_ACTIVITY_. Repeat every entry exactly. Pictures stay out.

[Extracted page text data]
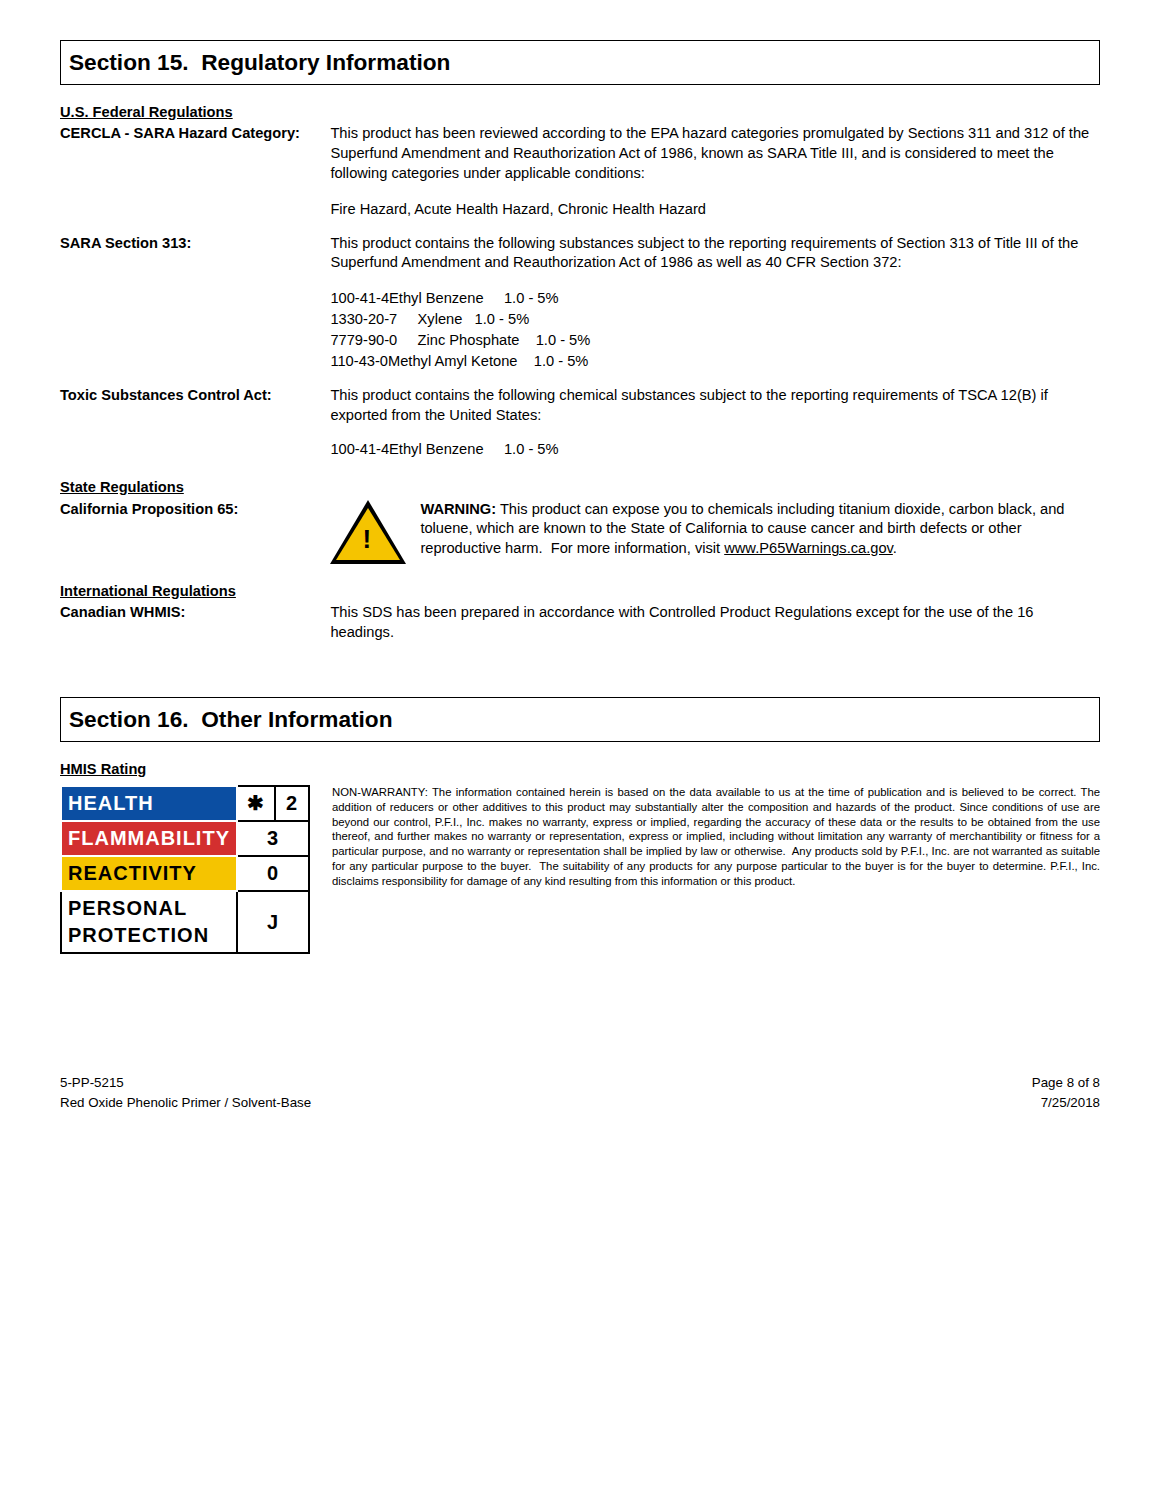Section 15. Regulatory Information
U.S. Federal Regulations
| CERCLA - SARA Hazard Category: | This product has been reviewed according to the EPA hazard categories promulgated by Sections 311 and 312 of the Superfund Amendment and Reauthorization Act of 1986, known as SARA Title III, and is considered to meet the following categories under applicable conditions: Fire Hazard, Acute Health Hazard, Chronic Health Hazard |
| SARA Section 313: | This product contains the following substances subject to the reporting requirements of Section 313 of Title III of the Superfund Amendment and Reauthorization Act of 1986 as well as 40 CFR Section 372: 100-41-4Ethyl Benzene 1.0 - 5% 1330-20-7 Xylene 1.0 - 5% 7779-90-0 Zinc Phosphate 1.0 - 5% 110-43-0Methyl Amyl Ketone 1.0 - 5% |
| Toxic Substances Control Act: | This product contains the following chemical substances subject to the reporting requirements of TSCA 12(B) if exported from the United States: 100-41-4Ethyl Benzene 1.0 - 5% |
State Regulations
| California Proposition 65: | ! WARNING: This product can expose you to chemicals including titanium dioxide, carbon black, and toluene, which are known to the State of California to cause cancer and birth defects or other reproductive harm. For more information, visit www.P65Warnings.ca.gov . |
International Regulations
| Canadian WHMIS: | This SDS has been prepared in accordance with Controlled Product Regulations except for the use of the 16 headings. |
Section 16. Other Information
HMIS Rating
| HEALTH | ✱ | 2 |
| FLAMMABILITY | 3 |
| REACTIVITY | 0 |
| PERSONAL PROTECTION | J |
NON-WARRANTY: The information contained herein is based on the data available to us at the time of publication and is believed to be correct. The addition of reducers or other additives to this product may substantially alter the composition and hazards of the product. Since conditions of use are beyond our control, P.F.I., Inc. makes no warranty, express or implied, regarding the accuracy of these data or the results to be obtained from the use thereof, and further makes no warranty or representation, express or implied, including without limitation any warranty of merchantibility or fitness for a particular purpose, and no warranty or representation shall be implied by law or otherwise. Any products sold by P.F.I., Inc. are not warranted as suitable for any particular purpose to the buyer. The suitability of any products for any purpose particular to the buyer is for the buyer to determine. P.F.I., Inc. disclaims responsibility for damage of any kind resulting from this information or this product.
5-PP-5215
Red Oxide Phenolic Primer / Solvent-Base
Page 8 of 8
7/25/2018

_EXPECTED ANSWER_.
Section 15. Regulatory Information
U.S. Federal Regulations
| CERCLA - SARA Hazard Category: | This product has been reviewed according to the EPA hazard categories promulgated by Sections 311 and 312 of the Superfund Amendment and Reauthorization Act of 1986, known as SARA Title III, and is considered to meet the following categories under applicable conditions: Fire Hazard, Acute Health Hazard, Chronic Health Hazard |
| SARA Section 313: | This product contains the following substances subject to the reporting requirements of Section 313 of Title III of the Superfund Amendment and Reauthorization Act of 1986 as well as 40 CFR Section 372: 100-41-4Ethyl Benzene 1.0 - 5% 1330-20-7 Xylene 1.0 - 5% 7779-90-0 Zinc Phosphate 1.0 - 5% 110-43-0Methyl Amyl Ketone 1.0 - 5% |
| Toxic Substances Control Act: | This product contains the following chemical substances subject to the reporting requirements of TSCA 12(B) if exported from the United States: 100-41-4Ethyl Benzene 1.0 - 5% |
State Regulations
| California Proposition 65: | ! WARNING: This product can expose you to chemicals including titanium dioxide, carbon black, and toluene, which are known to the State of California to cause cancer and birth defects or other reproductive harm. For more information, visit www.P65Warnings.ca.gov . |
International Regulations
| Canadian WHMIS: | This SDS has been prepared in accordance with Controlled Product Regulations except for the use of the 16 headings. |
Section 16. Other Information
HMIS Rating
| HEALTH | ✱ | 2 |
| FLAMMABILITY | 3 |
| REACTIVITY | 0 |
| PERSONAL PROTECTION | J |
NON-WARRANTY: The information contained herein is based on the data available to us at the time of publication and is believed to be correct. The addition of reducers or other additives to this product may substantially alter the composition and hazards of the product. Since conditions of use are beyond our control, P.F.I., Inc. makes no warranty, express or implied, regarding the accuracy of these data or the results to be obtained from the use thereof, and further makes no warranty or representation, express or implied, including without limitation any warranty of merchantibility or fitness for a particular purpose, and no warranty or representation shall be implied by law or otherwise. Any products sold by P.F.I., Inc. are not warranted as suitable for any particular purpose to the buyer. The suitability of any products for any purpose particular to the buyer is for the buyer to determine. P.F.I., Inc. disclaims responsibility for damage of any kind resulting from this information or this product.
5-PP-5215
Red Oxide Phenolic Primer / Solvent-Base
Page 8 of 8
7/25/2018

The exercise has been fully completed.